START Information provided
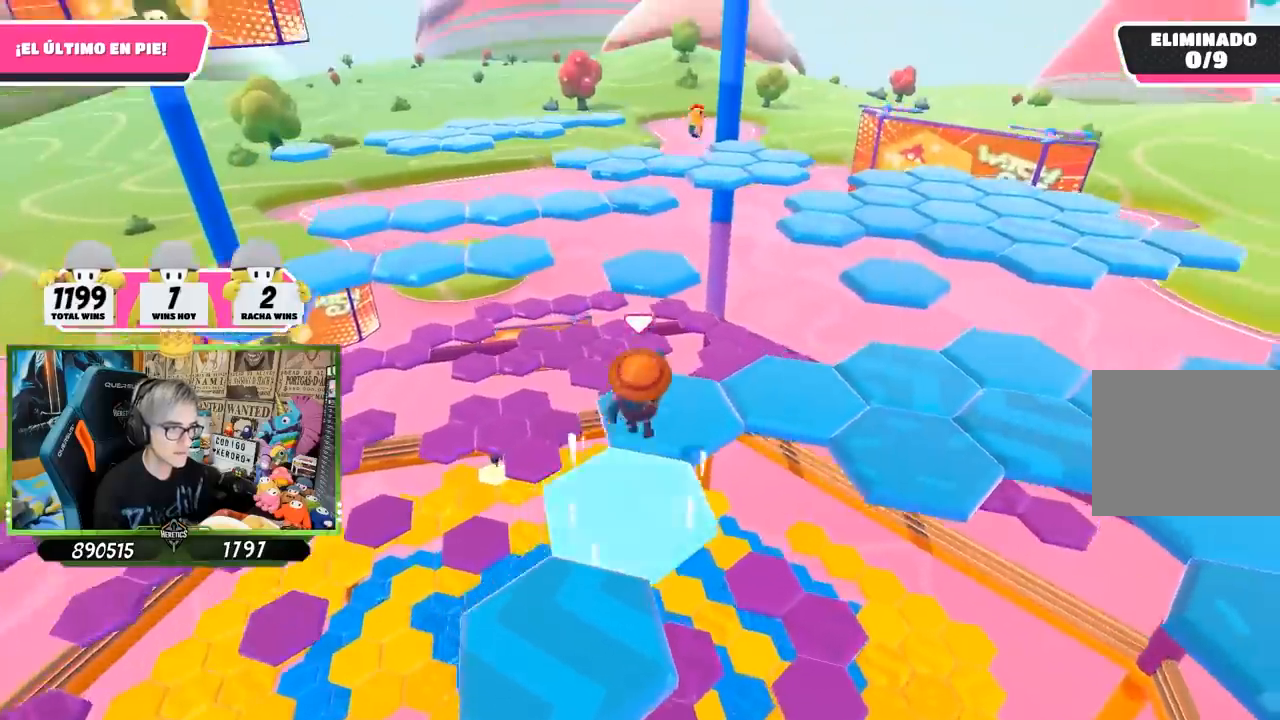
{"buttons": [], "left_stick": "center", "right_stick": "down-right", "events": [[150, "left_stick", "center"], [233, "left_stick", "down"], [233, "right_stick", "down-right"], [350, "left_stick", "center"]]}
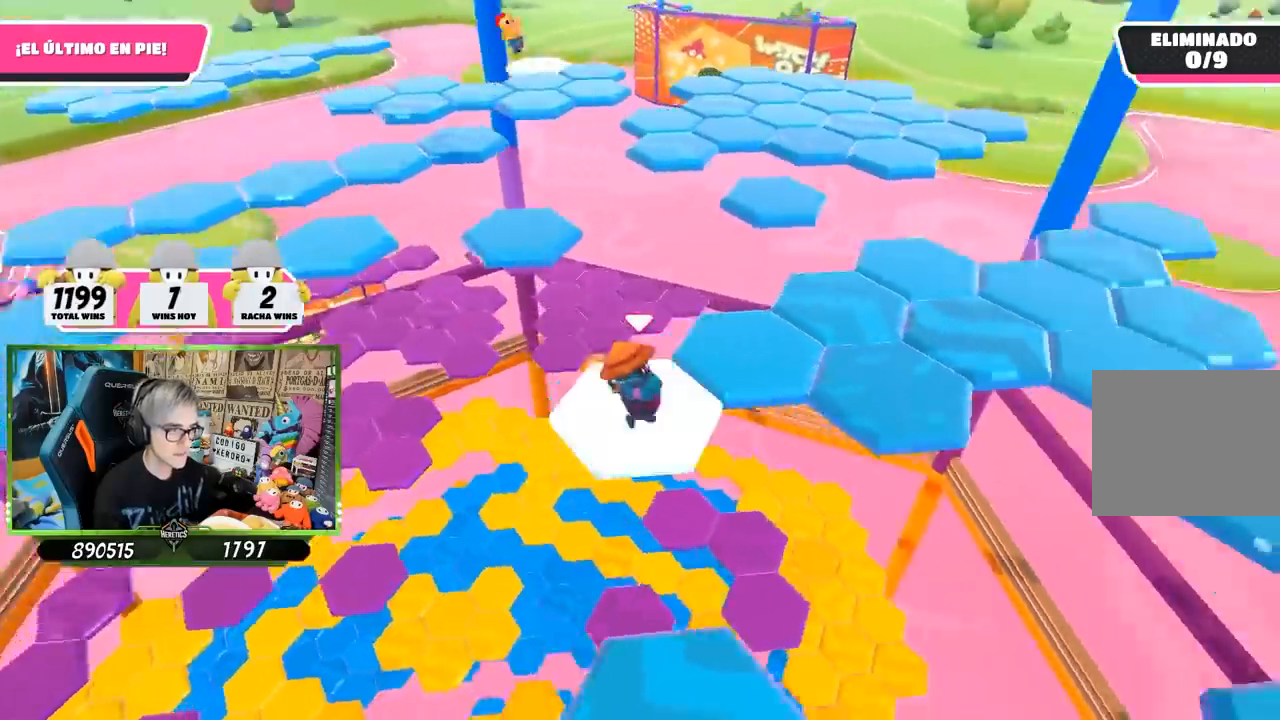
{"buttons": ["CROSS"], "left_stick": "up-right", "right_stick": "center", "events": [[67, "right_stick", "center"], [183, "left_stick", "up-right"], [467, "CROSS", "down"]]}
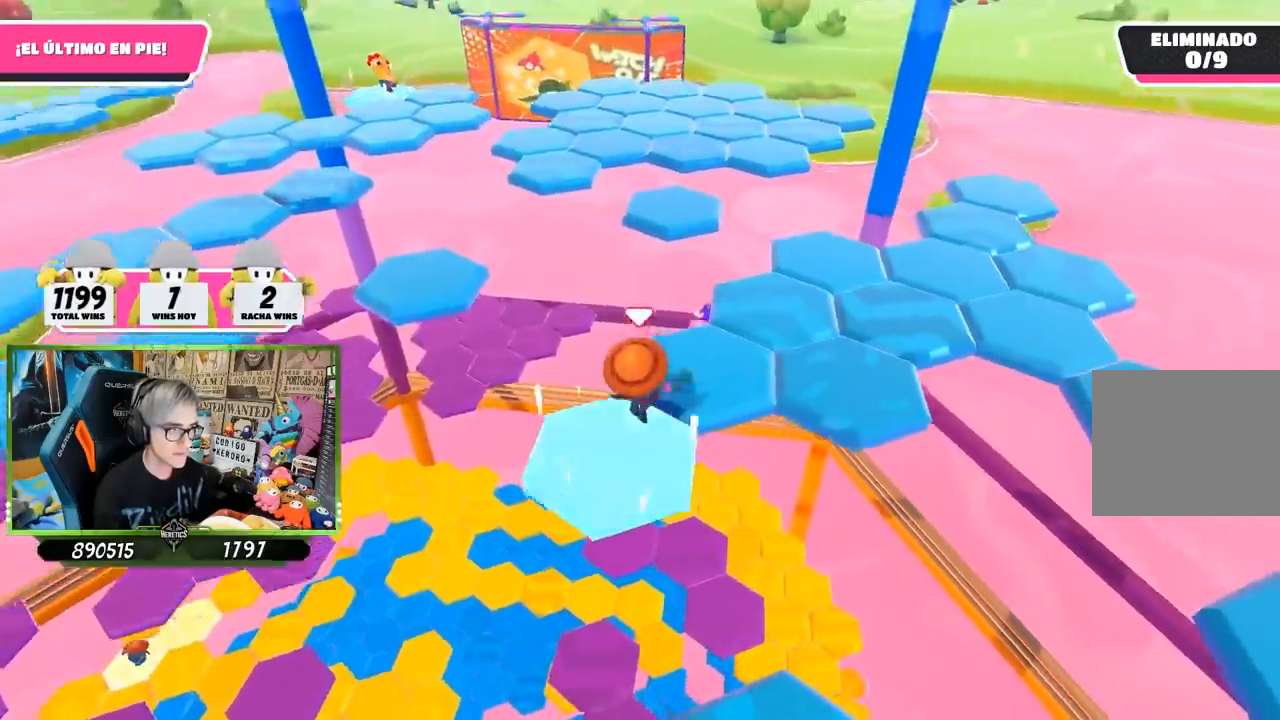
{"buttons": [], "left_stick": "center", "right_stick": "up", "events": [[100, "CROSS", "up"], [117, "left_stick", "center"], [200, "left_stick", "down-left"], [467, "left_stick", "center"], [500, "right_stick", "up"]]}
END Information provided
## [Work to be completed]
Search the listing above for the string "CROSS". Copy every line that contains it.

## [Result]
{"buttons": ["CROSS"], "left_stick": "up-right", "right_stick": "center", "events": [[67, "right_stick", "center"], [183, "left_stick", "up-right"], [467, "CROSS", "down"]]}
{"buttons": [], "left_stick": "center", "right_stick": "up", "events": [[100, "CROSS", "up"], [117, "left_stick", "center"], [200, "left_stick", "down-left"], [467, "left_stick", "center"], [500, "right_stick", "up"]]}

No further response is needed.